Florida residents usually associate child custody with issues of where a minor lives or which parent has control over certain living situations or decisions. In reality, child custody can become much more complex, especially when parents fail to come to agreement on major issues. One child is caught in a battle between parents who cannot agree on whether the boy should have a circumcision.
According to reports, the parents have been at odds over issues since the child was born in 2010. Documents show the father filed for paternity right around a month after the boy was born. In January 2012, the parents came to a parenting agreement that was approved by the court.
The parenting plan agreed to in 2012 allegedly had a provision regarding circumcision. The father would pay for and schedule the procedure; the mother could accompany the child to the procedure if she wanted. According to the mother, the circumcision never happened because neither party brought it up following the agreement.

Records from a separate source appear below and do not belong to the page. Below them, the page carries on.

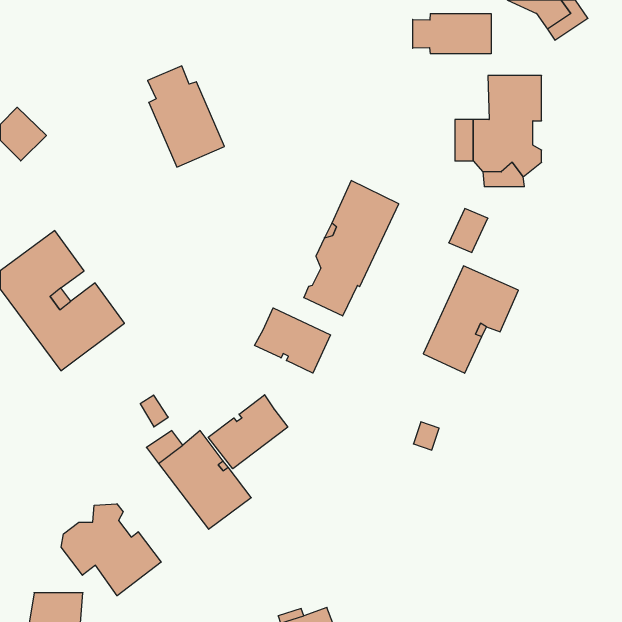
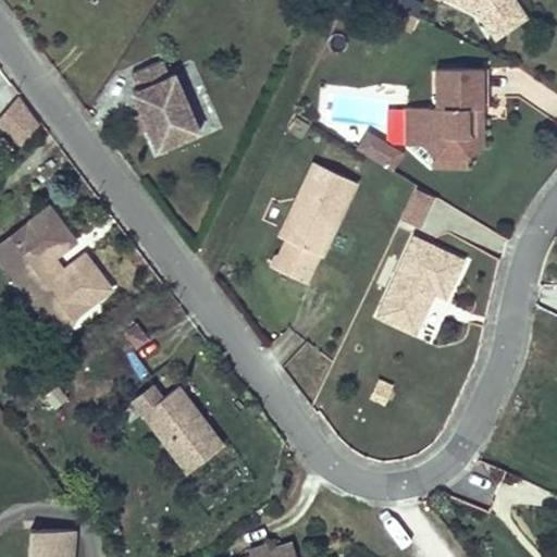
building: [413,14,491,54] -> none
building: [255,308,330,373] -> none
building: [208,395,288,469] -> none
building: [61,504,161,596] -> none

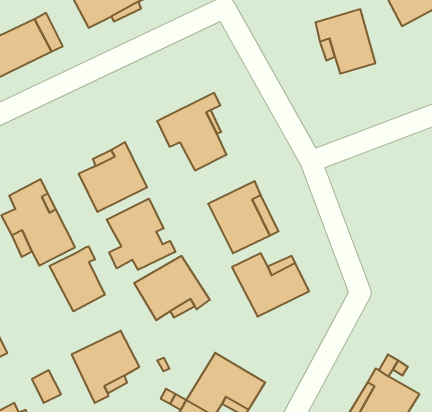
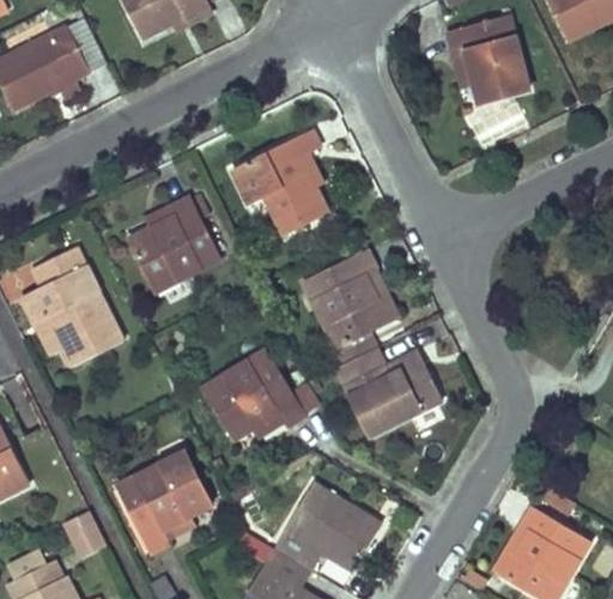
building: [107,199,175,270] -> none
building: [49,246,105,311] -> none

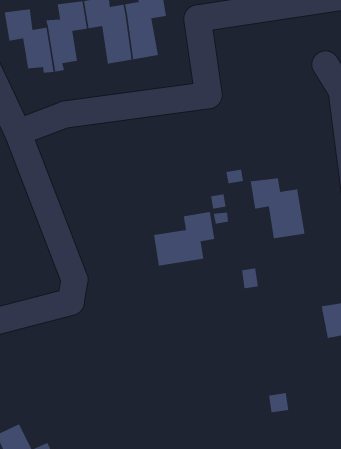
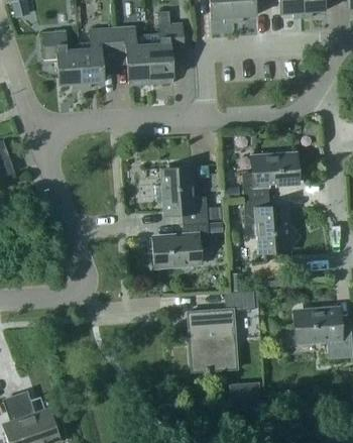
building: none -> [241,154,296,198]
building: none -> [162,170,207,223]
building: none -> [186,293,251,372]

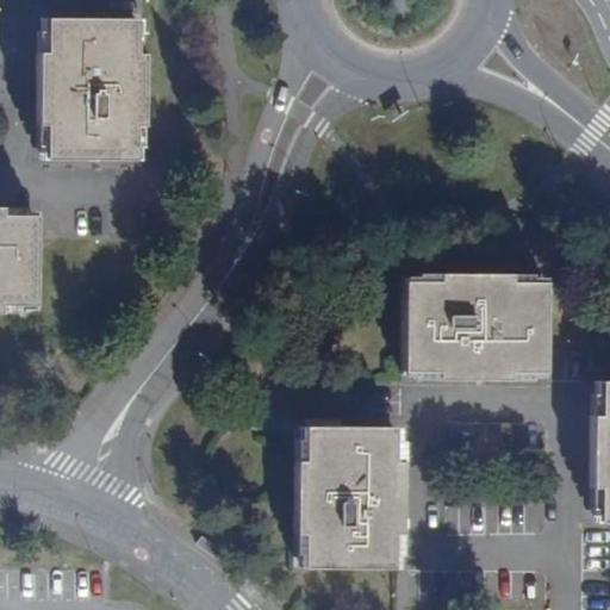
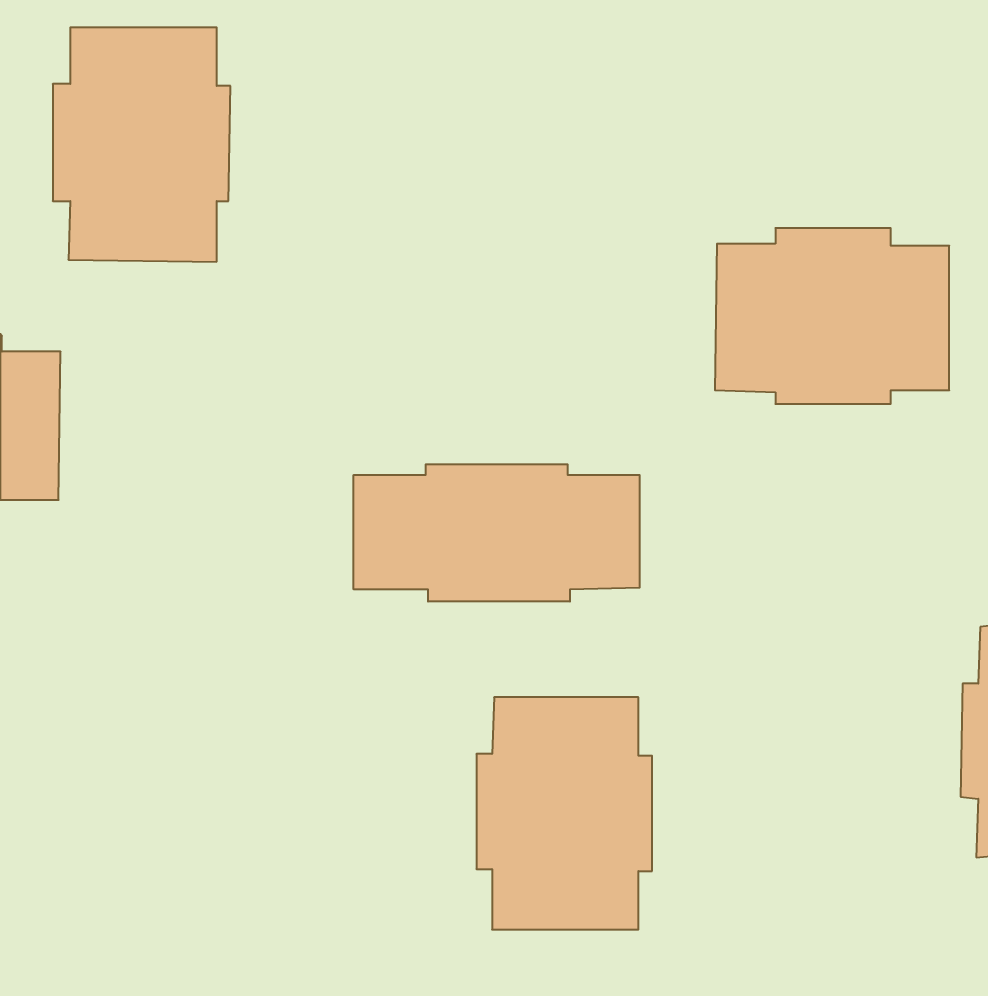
building: [405,273,548,380] -> [715,228,949,404]
building: none -> [354,464,640,602]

At some point, the father decided to pursue the issue, but the mother reportedly regrets that she agreed to the matter in the first place. She is now fighting the father in court. According to reports, the father is not pushing the circumcision for religious reasons. There was some information that could indicate that the boy needed a circumcision for medical reasons, but a doctor was not able to confirm the medical condition.
The boy is now three years old and would have to undergo general anesthesia for the procedure. As the mother attempts to fight the circumcision, the father asked a judge to hold her in contempt. He also accused the mother of using the child and the issue to gain attention for herself.
In any child custody, both mothers and fathers may feel strongly about certain issues. It’s important to fight for what you believe is in the best interests of your children. However, it’s also important to understand how legal guidance can help you with the process.